In one sense, Bridesmaids is a refreshing film that moves the lens from perpetually adolescent man defying the onset of adulthood found in any recent cinema affiliated with Judd Apatow to the perpetually adolescent woman facing the same fate. At the same time, it’s plot is tired and, amidst a few poignant moments at the end between Lilian (Maya Rudolph) and Annie (Kristen Wiig) and Annie and Megan (Melissa McCarthy), many of the gags are built on contrived silliness and at least one disgusting battle with Brazilian food.
At the heart of the film resides a thematic battle between competition and independence. Lillian gets engaged and selects Annie as her maid-of-honor. This sets the stage for a battle between Annie, whose recent life story includes a break up, the loss of a business, and a role as an acquiescent booty call who is looking for something more. The first few scenes are of Annie and Ted (John Hamm) in awkwardly unsynchronized throes of passion. The smile on her face is forced, and her silent creeping in the morning to make herself look beautiful for when Ted awakes is sad inasmuch as she’s trying to reel him in, but has no courage to slap him when he says, “I really want you to leave, but I don’t know how to say it.” This scene sets the tone for the entire movie. Within Annie writhes a contradiction. She envies the connection and happiness between other couples, but she’s wary of letting go of her independence. However, her continuous return to men like Ted and her dismissal of the kind-hearted, Irish-brogued Nathan (Chris O’Dowd) prohibit the connection of the two and keep her perpetually independent – or, more appropriately – isolated.

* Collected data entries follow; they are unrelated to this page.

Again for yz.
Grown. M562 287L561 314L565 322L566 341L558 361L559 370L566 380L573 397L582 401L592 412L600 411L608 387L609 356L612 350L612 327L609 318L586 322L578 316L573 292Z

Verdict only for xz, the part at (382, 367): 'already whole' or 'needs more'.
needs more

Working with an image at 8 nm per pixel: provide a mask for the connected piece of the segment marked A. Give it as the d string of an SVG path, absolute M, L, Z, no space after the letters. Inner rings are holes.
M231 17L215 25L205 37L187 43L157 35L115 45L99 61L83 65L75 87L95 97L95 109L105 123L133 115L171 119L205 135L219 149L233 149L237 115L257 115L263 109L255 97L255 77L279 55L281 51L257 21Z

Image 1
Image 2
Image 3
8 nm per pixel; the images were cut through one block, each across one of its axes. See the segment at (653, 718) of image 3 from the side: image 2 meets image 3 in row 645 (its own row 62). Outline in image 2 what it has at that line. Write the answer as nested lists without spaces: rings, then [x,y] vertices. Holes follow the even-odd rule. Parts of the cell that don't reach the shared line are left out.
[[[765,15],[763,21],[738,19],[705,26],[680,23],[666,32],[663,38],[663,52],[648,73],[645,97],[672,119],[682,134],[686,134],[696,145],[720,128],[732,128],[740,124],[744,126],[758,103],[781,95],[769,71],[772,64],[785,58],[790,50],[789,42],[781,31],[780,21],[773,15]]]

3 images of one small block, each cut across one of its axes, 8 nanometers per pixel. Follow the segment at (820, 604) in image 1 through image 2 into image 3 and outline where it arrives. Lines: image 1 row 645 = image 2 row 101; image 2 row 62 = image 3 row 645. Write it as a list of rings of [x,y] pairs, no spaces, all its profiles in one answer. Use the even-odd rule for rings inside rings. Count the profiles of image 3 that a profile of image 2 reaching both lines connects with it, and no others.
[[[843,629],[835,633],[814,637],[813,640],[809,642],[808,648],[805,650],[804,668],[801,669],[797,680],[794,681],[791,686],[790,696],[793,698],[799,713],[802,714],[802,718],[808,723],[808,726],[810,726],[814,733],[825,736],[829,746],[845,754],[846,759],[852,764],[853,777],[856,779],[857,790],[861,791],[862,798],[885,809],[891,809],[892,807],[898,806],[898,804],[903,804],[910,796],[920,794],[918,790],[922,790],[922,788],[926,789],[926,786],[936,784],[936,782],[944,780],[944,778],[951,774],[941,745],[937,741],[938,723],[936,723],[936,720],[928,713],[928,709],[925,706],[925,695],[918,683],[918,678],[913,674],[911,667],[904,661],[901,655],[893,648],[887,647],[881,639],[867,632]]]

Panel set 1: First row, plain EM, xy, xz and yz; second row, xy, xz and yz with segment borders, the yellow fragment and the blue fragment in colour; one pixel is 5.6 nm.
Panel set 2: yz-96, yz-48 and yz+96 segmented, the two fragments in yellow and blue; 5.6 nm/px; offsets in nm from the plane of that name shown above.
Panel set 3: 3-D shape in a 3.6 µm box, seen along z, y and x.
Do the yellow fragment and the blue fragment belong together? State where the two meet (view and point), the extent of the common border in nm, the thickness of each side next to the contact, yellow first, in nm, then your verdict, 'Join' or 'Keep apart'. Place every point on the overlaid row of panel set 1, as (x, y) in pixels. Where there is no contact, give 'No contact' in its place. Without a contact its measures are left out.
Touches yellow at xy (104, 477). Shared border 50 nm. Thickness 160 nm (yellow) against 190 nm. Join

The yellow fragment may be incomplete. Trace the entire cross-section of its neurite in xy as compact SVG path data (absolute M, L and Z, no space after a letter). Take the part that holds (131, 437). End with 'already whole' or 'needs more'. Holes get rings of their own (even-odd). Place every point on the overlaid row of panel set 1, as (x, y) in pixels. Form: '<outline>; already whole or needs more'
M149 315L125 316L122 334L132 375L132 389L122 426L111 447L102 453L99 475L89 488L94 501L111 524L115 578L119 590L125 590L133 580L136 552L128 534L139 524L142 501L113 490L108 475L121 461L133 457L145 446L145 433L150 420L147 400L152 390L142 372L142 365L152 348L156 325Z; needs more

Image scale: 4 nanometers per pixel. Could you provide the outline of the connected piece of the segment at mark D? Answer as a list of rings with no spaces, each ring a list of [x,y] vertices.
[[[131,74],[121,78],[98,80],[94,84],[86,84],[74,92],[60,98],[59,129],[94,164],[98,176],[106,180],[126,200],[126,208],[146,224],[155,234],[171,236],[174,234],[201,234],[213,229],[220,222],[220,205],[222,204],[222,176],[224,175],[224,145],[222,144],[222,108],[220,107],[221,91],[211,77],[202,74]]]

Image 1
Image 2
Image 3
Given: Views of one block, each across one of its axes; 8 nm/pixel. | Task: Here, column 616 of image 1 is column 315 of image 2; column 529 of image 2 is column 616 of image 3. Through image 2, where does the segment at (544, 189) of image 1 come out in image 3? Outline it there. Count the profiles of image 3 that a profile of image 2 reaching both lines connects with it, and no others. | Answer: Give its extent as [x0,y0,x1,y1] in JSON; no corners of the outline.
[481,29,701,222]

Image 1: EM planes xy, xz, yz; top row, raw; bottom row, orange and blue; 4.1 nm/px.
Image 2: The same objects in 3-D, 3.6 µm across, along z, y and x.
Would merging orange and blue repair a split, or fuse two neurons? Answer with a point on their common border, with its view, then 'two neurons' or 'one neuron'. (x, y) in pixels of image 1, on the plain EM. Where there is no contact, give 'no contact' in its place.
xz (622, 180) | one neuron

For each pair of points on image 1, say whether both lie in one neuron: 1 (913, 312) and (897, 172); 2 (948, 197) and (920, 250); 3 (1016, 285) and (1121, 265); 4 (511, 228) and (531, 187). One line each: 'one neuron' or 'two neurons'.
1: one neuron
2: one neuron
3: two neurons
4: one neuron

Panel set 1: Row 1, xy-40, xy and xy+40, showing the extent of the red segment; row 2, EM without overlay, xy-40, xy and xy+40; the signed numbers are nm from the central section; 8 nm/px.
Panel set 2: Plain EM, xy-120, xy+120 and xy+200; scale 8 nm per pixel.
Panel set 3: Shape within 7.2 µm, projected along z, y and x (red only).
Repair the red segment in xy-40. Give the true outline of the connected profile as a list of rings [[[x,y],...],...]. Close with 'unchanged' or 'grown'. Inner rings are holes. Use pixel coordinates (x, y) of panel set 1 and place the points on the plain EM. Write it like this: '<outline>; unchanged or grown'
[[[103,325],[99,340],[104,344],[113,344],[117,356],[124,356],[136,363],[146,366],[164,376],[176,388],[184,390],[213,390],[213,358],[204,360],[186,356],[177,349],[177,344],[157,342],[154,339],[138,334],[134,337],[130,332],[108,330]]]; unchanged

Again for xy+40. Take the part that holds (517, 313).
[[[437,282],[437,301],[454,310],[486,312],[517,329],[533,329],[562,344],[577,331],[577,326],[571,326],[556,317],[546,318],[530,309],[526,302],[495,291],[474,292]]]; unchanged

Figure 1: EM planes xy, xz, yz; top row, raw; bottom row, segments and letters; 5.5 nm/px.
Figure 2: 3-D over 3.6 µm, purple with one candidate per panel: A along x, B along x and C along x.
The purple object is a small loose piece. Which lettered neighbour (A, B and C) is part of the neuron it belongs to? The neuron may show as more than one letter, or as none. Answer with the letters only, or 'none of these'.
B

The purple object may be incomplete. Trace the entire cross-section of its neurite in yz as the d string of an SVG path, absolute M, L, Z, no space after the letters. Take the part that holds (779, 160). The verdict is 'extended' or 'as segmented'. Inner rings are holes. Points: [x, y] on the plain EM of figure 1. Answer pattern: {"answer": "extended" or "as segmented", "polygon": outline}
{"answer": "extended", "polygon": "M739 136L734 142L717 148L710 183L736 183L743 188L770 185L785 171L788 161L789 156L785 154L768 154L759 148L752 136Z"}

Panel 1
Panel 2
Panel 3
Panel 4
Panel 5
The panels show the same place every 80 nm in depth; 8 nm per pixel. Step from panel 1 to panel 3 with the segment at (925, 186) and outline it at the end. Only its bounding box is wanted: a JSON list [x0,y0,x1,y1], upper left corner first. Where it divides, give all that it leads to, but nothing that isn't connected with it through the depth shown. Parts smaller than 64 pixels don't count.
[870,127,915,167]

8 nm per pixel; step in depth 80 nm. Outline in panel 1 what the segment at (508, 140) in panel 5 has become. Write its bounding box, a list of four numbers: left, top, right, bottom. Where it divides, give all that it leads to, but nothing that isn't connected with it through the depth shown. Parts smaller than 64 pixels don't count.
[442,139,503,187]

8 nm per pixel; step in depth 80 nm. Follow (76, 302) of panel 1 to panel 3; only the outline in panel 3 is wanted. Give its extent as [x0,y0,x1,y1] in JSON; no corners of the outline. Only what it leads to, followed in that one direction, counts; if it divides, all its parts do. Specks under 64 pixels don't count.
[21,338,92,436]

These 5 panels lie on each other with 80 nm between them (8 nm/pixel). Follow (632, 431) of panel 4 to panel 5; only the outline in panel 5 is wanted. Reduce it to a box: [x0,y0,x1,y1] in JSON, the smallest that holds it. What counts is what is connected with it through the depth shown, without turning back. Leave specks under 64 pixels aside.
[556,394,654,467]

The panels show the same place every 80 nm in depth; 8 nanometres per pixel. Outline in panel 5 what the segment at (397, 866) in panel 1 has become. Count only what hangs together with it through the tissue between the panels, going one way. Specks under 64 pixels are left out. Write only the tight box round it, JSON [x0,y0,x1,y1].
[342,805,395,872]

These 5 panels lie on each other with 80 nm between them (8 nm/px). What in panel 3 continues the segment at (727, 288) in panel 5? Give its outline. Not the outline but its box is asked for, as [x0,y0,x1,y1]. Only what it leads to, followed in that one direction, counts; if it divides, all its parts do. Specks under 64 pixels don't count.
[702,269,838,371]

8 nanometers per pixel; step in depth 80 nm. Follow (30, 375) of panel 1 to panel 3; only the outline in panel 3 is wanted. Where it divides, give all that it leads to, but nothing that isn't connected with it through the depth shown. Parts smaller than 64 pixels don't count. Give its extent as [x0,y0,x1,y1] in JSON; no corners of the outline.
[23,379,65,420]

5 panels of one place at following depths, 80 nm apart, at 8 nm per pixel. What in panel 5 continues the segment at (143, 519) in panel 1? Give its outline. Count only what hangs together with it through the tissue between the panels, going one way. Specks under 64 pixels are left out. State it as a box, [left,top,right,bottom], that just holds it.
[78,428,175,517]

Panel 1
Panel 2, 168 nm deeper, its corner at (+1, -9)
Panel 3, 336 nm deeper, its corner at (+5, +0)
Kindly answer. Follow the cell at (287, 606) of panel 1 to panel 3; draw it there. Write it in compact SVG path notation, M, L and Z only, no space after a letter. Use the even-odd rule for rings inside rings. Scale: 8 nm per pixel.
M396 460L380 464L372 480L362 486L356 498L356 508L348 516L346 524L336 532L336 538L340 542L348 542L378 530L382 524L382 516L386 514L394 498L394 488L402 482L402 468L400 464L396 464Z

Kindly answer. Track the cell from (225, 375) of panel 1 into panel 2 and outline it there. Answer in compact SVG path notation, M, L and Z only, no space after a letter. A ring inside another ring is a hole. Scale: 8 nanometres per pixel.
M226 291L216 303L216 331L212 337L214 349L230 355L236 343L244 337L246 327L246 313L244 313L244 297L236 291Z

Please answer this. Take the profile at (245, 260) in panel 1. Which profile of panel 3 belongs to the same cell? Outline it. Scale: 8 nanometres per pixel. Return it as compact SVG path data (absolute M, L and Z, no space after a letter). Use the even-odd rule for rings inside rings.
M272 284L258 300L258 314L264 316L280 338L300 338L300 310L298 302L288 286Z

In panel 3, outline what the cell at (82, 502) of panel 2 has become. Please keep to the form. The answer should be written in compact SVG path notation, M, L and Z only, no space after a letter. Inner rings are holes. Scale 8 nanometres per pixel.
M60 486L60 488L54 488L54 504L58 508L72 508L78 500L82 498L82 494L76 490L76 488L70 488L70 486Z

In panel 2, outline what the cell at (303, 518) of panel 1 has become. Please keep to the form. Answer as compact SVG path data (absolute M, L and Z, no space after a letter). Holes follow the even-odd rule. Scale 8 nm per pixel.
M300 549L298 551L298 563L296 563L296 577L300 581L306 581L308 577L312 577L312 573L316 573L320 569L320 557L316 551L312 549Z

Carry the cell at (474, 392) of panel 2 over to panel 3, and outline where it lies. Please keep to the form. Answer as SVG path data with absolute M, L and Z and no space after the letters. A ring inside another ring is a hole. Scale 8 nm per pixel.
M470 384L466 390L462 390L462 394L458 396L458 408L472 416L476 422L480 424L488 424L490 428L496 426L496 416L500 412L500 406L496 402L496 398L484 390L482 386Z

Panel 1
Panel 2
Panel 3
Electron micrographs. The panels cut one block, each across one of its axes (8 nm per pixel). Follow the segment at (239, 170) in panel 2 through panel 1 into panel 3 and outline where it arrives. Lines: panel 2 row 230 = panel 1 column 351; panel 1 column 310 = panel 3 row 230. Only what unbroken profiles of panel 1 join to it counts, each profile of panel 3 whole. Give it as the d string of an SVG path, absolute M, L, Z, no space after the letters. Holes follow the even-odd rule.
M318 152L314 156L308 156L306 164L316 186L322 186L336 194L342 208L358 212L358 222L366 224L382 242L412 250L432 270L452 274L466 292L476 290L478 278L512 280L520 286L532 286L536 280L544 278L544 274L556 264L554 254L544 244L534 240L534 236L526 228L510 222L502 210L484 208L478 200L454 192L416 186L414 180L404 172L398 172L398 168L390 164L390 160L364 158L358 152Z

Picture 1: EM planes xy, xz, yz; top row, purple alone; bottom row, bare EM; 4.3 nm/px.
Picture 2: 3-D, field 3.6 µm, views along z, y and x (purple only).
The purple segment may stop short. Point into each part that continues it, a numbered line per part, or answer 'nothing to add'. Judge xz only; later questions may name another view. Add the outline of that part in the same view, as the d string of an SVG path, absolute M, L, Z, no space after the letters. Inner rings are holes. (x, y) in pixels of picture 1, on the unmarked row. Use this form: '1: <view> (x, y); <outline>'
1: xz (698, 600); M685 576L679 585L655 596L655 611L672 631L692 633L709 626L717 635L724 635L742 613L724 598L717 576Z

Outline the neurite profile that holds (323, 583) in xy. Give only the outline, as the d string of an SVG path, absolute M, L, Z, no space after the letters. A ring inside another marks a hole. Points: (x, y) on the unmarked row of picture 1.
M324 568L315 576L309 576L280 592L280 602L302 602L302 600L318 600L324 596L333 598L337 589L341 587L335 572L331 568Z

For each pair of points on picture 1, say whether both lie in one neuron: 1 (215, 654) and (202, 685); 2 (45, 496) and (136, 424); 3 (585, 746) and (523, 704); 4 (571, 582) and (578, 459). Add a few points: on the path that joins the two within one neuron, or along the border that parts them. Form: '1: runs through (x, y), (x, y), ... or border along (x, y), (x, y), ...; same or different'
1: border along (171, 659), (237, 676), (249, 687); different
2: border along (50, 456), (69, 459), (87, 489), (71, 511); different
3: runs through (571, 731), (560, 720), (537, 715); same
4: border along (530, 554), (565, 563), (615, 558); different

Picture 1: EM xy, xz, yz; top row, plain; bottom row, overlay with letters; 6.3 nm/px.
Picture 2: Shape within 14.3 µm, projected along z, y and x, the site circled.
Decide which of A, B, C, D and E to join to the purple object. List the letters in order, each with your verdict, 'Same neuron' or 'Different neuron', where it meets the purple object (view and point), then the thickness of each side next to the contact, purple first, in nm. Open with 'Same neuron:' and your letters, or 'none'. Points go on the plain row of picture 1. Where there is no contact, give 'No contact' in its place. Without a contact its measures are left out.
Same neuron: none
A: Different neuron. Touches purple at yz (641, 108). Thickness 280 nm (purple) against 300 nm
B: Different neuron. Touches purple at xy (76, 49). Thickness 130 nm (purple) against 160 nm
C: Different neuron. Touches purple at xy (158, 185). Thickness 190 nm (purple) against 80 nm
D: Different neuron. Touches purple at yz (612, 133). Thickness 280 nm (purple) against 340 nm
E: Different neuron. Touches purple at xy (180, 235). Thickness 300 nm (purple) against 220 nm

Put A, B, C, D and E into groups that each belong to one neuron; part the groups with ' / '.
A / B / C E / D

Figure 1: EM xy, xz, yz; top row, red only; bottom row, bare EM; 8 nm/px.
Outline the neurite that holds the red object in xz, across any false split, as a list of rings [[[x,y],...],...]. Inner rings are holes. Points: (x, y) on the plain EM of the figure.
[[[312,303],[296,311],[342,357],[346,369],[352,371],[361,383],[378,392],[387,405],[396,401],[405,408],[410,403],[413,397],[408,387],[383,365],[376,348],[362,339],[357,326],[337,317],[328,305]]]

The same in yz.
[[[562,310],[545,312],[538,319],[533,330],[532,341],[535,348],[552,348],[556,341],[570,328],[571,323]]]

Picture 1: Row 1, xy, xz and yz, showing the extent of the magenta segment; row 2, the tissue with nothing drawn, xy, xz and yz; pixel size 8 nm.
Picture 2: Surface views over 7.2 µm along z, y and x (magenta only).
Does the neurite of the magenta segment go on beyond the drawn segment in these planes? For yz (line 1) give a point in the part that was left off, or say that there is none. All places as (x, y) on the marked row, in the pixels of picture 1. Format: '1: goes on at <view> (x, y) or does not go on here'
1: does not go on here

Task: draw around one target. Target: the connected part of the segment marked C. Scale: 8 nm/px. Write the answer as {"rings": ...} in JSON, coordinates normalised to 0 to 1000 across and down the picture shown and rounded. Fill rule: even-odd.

This same battle exists between Annie and Helen (Rose Byrne), another bridesmaid who methodically works her way up to the role of maid-of-honor. There is subterfuge and one-upmanship throughout, which threatens to upend the entire wedding, but most importantly serves as Annie’s vehicle of self-reflection. She’s heading toward a social rock bottom and Bridesmaids makes us privy to the plummet.
But therein lies a problem. A film that begins as the female answer to male’s perpetual adolescence soon becomes little more than moments of tangential embarrassment: on the airplane to Las Vegas, Annie is relegated to coach instead of being able to join the rest of the group in first class; to cope, she pops two Zanex and chases them with a glass of scotch; the results are predictable and tiring; she’s soon demoted to bridesmaid and only a piece of furniture at the shower, where she has a break down, trashing a giant cookie card and futilely attempting to knock over a three-tier chocolate fountain. At the end of each debacle, there’s little closure or reflection. Rather, there are just setups for another debacle. And, after a while, I’m not sure why we should care whether or not this down-on-her luck self-loather deserves anything more than what she reaps.
There is something to be said for the brief moments of raunchiness and vulgarity that flit in and out of Bridesmaids, which, in a way, take advantage of the adult child’s humor found in other successes like Knocked Up or The 40-Year-Old Virgin. In a sense, this film is a bit of an equalizer, making women on screen just as human and fallible as their male counterparts. But the story requires a bit of work. For each profound moment, there is an equally silly one that feels inorganic and more like time filler than necessary narrative. A prime example of this is toward the end when Lilian goes missing – sort of – and Annie and Helen must come together to find her by enlisting the help of Nathan, a local police officer who Annie has recently treated like a passing ship in the night. Lilian’s disappearance accomplishes a few things here: makes Annie and Helen friends (predictably), reunites Annie and Nathan, and allows Kristen Wiig to be silly and nonsensical for five more minutes than needed.